Story Time: Juniata Communications Course Focuses on Storytelling
(Posted March 9, 2009)
HUNTINGDON, Pa. -- It seems like everybody is writing children's books. Madonna, Carly Simon, Jamie Lee Curtis, Spike Lee, even Katie Couric has done a kid's book, written using Katherine Couric as her author credit. Why not add 14 Juniata College students, all of them creating children's stories as part of the college's "Storytelling" course, into the mix?
Well, the final assignment for the course, which is currently under way as a spring semester class, is to write and illustrate an original children's story, but the goal of the student authors is not a book contract, but rather positive reactions from classmates, children and other audiences.
"The story is primordial, storytelling has entertained all of humanity. It's central to business and industry; the company is comprised of individual stories of success, advice and wisdom."
"The story is primordial, storytelling has entertained all of humanity," says Grace Fala, professor of communication at Juniata, who created the course in 2002. "Storytelling is useful for careers after college; it's central to business and industry; the company is comprised of individual stories of success, advice and wisdom."
Fala takes the 14 storytellers taking the course on a three-pronged educational journey that starts with the theoretical. Fala has the class study historical and contemporary stories from a variety of cultures. The class reads stories from Europe, China, Korea, India, Russia, Africa and many other countries.
To build critical skills, the students are required to read and critique children's books, as well as films that emphasize storytelling. As the course develops, the students also offer criticism of the stories created by all the members of the class.
The creative part of the course asks each student to tell an original story every week, created around an assigned theme. Eventually, each student will choose the best if these weekly assignments to expand into their final story assignment.
"I have one requirement and that is that every story must have a moral," Fala explains. "I want the storytellers to focus on meaning."
The students look at 14 films and 42 children's books. The films range from "Chicken Run" to "Secondhand Lions," to "King of Hearts." The books are surprisingly devoid of famous authors such as Dr. Seuss. Fala prefers simplicity of storyline to entertainment value and some of the books she assigns the students are "The Little Red Hen," nursery rhymes and bedtime stories.

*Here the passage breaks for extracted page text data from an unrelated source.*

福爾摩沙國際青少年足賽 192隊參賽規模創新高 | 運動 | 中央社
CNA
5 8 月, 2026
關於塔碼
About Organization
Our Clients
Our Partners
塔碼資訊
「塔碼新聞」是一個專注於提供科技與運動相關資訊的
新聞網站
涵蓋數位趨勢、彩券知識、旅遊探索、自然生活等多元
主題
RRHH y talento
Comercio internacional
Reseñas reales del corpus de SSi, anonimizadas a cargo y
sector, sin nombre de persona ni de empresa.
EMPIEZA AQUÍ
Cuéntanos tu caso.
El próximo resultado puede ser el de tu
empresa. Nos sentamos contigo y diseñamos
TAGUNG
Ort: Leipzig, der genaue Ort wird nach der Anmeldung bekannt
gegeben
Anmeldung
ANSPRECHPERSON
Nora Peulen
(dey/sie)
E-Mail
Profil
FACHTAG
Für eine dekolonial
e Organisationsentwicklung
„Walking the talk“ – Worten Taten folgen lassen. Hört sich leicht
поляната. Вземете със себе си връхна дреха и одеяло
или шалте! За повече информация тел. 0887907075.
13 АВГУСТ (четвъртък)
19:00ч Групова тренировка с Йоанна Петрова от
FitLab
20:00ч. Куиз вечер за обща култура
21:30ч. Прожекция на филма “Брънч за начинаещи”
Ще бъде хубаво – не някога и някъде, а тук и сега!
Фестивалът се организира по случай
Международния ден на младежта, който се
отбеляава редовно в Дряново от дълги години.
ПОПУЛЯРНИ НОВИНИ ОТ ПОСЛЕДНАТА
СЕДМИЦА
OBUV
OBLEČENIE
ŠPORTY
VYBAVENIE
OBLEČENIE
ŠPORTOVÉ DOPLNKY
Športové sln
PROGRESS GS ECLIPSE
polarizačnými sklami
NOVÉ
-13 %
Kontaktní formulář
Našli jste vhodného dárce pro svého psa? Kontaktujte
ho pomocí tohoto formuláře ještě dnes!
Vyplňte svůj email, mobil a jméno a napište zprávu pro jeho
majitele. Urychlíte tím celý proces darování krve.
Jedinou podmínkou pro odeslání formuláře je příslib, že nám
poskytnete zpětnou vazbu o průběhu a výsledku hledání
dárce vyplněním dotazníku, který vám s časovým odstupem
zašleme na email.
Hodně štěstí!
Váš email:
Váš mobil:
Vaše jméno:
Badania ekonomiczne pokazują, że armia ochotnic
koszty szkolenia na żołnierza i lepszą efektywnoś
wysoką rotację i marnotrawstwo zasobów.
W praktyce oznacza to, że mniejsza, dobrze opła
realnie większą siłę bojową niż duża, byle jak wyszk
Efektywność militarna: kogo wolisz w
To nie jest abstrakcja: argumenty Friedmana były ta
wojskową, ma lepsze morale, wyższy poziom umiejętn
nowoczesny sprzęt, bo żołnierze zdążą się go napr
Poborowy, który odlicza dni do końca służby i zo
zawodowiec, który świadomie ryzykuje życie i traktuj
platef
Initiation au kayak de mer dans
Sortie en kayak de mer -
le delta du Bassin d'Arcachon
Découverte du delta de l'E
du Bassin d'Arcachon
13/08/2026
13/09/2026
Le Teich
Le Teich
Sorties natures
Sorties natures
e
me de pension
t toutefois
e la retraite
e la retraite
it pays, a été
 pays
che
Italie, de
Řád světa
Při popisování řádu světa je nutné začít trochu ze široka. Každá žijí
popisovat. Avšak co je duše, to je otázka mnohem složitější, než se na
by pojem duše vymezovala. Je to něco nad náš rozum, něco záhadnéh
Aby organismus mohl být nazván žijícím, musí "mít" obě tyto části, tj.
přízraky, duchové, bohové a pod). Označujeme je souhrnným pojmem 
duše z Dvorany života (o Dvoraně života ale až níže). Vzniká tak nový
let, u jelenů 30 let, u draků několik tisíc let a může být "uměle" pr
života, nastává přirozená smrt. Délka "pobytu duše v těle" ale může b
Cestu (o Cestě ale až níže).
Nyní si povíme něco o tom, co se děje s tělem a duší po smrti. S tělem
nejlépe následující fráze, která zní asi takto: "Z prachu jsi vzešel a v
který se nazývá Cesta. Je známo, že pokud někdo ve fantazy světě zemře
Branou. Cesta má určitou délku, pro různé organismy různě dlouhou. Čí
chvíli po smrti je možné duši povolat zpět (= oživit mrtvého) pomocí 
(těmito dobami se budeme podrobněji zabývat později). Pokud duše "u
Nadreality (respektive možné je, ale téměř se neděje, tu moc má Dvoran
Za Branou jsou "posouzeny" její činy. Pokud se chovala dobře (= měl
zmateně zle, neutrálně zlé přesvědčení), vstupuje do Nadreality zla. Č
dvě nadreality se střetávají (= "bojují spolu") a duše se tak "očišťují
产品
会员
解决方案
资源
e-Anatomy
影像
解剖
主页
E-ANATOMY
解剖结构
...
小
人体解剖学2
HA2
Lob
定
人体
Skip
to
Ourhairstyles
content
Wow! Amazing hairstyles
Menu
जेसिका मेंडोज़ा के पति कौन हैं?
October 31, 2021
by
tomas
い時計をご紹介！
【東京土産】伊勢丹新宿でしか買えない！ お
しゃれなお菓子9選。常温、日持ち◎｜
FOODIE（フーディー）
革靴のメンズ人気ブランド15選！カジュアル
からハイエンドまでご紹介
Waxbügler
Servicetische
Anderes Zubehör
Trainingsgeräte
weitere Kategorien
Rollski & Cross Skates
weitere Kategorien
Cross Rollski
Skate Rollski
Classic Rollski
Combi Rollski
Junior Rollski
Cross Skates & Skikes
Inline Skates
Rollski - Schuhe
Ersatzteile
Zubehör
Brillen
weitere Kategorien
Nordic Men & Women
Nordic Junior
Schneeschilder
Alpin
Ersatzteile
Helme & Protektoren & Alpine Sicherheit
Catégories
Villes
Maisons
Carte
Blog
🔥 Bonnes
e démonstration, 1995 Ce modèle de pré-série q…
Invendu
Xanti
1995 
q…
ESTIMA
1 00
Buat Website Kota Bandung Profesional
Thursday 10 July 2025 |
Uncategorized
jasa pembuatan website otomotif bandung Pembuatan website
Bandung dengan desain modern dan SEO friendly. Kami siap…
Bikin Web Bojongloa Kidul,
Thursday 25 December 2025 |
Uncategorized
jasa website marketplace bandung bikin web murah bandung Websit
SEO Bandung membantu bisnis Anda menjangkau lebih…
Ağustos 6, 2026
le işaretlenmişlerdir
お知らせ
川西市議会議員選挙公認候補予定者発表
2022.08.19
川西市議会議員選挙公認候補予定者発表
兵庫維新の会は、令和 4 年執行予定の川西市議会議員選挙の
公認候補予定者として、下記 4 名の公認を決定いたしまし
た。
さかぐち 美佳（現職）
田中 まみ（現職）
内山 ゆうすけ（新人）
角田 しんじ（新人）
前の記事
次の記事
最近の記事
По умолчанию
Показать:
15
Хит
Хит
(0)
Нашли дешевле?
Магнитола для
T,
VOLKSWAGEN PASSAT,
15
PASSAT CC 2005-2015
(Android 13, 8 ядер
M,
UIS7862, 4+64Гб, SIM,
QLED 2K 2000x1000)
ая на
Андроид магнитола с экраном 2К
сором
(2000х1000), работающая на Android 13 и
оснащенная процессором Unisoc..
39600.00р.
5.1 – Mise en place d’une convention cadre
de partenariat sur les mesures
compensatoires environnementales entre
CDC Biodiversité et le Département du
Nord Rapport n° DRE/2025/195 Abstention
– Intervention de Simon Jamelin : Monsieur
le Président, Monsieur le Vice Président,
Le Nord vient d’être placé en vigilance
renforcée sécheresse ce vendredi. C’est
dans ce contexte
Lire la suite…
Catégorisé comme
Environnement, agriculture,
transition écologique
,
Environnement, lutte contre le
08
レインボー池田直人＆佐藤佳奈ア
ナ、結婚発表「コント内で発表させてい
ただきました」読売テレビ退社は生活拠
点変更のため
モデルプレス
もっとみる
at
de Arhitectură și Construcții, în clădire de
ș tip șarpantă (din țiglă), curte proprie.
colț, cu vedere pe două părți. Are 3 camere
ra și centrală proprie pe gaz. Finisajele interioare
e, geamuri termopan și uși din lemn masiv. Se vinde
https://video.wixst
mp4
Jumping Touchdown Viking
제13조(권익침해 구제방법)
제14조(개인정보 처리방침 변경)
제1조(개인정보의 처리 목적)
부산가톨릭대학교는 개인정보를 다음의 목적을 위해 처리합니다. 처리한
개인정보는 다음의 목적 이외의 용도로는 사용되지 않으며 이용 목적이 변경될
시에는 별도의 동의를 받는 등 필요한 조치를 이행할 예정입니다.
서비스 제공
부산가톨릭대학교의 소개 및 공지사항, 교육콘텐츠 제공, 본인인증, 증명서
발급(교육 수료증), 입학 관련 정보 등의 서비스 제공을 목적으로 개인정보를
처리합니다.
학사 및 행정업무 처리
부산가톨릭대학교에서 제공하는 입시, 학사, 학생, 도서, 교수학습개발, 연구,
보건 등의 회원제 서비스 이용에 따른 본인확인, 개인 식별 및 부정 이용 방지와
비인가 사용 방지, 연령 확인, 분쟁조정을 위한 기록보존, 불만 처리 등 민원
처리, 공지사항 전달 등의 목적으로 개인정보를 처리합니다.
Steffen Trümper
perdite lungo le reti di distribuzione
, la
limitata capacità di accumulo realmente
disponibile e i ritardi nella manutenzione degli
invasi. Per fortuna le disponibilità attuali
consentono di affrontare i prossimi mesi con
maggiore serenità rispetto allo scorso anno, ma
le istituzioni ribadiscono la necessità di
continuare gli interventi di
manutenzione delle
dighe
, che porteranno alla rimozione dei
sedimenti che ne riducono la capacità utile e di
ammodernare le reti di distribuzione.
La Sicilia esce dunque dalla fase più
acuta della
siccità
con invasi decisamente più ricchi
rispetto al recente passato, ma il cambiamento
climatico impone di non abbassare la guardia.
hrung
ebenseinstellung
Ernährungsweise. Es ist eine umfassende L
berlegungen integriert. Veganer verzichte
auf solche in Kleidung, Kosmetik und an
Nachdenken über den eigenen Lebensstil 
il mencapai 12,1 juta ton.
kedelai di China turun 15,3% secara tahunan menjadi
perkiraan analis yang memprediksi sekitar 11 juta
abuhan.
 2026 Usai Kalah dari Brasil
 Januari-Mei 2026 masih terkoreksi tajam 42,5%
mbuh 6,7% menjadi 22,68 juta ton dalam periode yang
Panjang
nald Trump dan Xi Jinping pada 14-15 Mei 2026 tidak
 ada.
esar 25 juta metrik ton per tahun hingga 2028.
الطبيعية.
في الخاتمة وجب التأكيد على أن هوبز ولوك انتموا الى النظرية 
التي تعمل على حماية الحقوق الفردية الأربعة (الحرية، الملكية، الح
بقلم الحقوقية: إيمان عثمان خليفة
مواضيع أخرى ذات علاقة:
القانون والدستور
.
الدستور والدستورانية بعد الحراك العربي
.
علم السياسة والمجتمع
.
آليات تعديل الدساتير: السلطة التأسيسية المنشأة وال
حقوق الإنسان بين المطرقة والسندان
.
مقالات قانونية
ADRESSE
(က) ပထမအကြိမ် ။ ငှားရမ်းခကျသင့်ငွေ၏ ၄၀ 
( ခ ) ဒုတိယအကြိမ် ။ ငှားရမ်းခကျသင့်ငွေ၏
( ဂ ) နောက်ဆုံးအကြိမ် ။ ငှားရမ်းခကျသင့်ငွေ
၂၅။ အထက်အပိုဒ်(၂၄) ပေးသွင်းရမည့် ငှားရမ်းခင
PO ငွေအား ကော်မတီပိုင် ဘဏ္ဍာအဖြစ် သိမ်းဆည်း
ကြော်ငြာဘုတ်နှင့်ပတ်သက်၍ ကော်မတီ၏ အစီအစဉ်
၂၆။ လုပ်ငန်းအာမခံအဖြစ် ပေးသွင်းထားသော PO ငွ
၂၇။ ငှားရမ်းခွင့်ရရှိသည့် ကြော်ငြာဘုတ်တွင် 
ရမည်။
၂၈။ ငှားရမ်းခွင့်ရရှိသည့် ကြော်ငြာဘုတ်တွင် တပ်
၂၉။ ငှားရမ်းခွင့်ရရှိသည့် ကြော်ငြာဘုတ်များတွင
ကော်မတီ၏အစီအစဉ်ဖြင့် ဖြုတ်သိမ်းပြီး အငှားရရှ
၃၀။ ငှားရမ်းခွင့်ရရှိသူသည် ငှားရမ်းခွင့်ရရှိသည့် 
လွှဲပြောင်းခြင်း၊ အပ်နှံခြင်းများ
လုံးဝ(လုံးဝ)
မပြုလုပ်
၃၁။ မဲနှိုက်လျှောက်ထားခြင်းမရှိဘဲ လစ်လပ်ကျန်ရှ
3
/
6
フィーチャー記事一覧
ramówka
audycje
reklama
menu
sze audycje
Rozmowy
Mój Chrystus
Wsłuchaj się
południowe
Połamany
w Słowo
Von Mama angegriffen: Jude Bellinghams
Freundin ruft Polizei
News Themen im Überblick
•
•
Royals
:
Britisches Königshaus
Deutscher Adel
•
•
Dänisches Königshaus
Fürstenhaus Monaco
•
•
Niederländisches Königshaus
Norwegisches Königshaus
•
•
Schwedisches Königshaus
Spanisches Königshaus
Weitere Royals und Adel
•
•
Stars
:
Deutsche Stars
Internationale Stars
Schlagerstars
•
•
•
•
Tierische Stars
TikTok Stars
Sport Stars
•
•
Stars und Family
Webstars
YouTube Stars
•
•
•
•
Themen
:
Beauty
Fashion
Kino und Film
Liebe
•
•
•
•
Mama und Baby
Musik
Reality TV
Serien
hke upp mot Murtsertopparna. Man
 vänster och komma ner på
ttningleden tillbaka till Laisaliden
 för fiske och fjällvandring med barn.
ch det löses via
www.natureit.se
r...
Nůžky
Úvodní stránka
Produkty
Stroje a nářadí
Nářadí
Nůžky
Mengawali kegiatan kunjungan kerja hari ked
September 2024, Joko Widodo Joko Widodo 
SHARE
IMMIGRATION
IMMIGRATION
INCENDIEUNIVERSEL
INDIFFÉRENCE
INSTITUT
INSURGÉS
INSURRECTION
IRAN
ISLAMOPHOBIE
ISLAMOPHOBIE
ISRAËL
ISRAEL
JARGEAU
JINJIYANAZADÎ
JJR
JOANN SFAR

The assigned speech topics include writing an animal story, an adaptation of a fairy tale or a love story. "Storytelling seems to inspire too much detail when students are asked to create a story," Fala explains. "Typically they make their stories unnecessarily complicated. In the end we want them to go from the complex to simple stories."
After the March 7-15 spring break, the class focuses on the story that will become the final children's story. The students are asked to hone the story at a series of presentations before different audiences. The stories will be told before an audience of grade-schoolers at Highland Park Elementary School in Lewistown April 29 from 1:30 to 2:30 p.m., followed by story presentations at the Mifflin County Library in Allensville, Pa.
The students also tell their stories to senior citizens at Westminster Woods. This year, some of the residents will travel to Juniata to hear the presentations. "The elders often have a unique perspective on the stories they hear, bringing a meaning of their own to the story," Fala says.
Each student's final story is told as part of the course's final project at a public reading May 3 at a picnic at Fala's farm. The presenters can invite parents, peers or friends. The final story must be illustrated and presented as a book. Students can opt to draw their illustrations of use collage or photography.
Fala not only is interested in the creativity of the students' stories but also their ability to adapt the same story for different audiences.
"When they watch their peers tell stories or get feedback from children they become better storytellers," she says. "It becomes a collaborative and communal experience for them."